There are ways to optimize the opportunity for a business to complete the phases of business sustainability. Below we outline 5 ways to avoid running out of capital and staying more than afloat – but instead becoming profitable.
Build a scalable business model
This is probably the most important step to take when starting a new business. Creating a scalable business model allows you to create efficiency before investing large amounts of money or capital into the business. It’s extremely important to not only have a great product and brand, but to also know how to reach your customer base and establish efficient processes to grow your business. Having a scalable business is also attractive to investors.
If you’re unsure of how to build a scalable business, find someone that can
Yes, your scalable business plan is that important. If you can’t create it, ask someone that does have the skill to do it for you.
Set your limits before you get in the weeds of the business
Know when to keep pushing through business challenges and know when to call it quits. Too often, startups are pushed to the limits and performance ironically does the opposite of “keeping the faith” and fails.

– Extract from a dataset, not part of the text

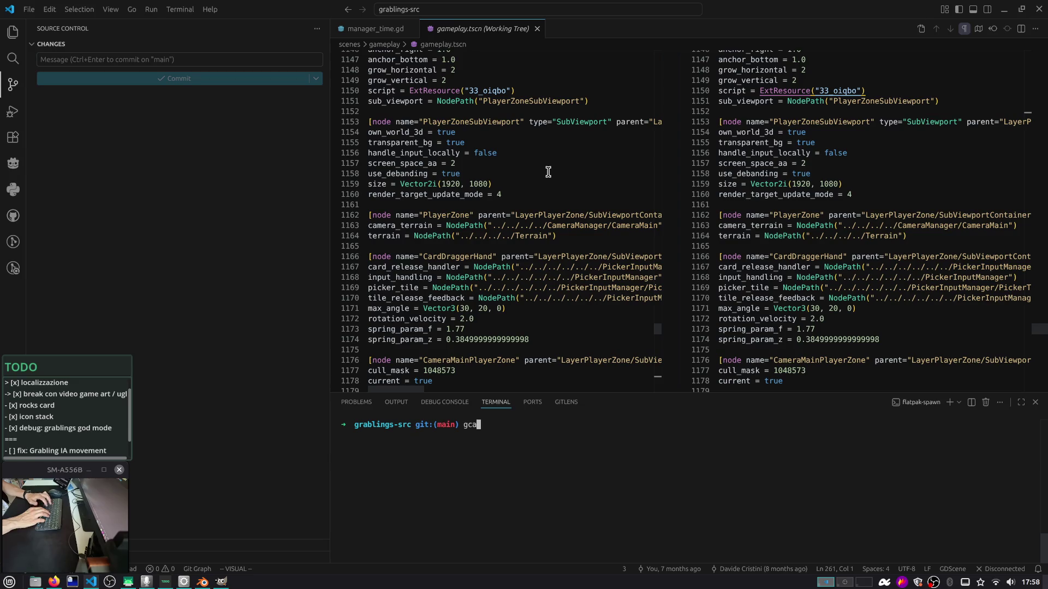
pyautogui.press('Return')
pyautogui.write('ias | rg')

How much of your personal money are you willing to invest? How much time are you willing to invest before the company takes off? What are the measurable goals you plan to achieve? These are just a few of the points to address and know where your boundaries are set.
Focus on Cash Position
There are many key performance indicators that can guide managing a business, and your business model will determine which are most appropriate. However, particularly in early stages, the cliché “cash is king” take on higher meaning. New businesses need laser focus on how much cash they have, how their current expense level translates to the draining of that cash, and how each and every decision impact both. Both strategic and tactical planning needs to be cash focused, or a business can find itself in the doomsday scenario of running out of cash.
Do your homework on viable sources of funding
There are plenty of options to seek funding from, and not all are equal. Family and friends, angel investors, venture capitalists, and even your own funding are all possible ways to get your business in motion. Find the right option that will allow your business to expand through plenty of research and asking plenty of questions.
The bottom line is starting a business brings its fair share of ups and downs and risks and rewards. As an entrepreneur, it’s up to you utilize your resources, intuition and money management skills to manage both. A rule of thumb is to aim for realistic financial goals that will not cost your new business too much long-term, and try your best to plan, plan and plan!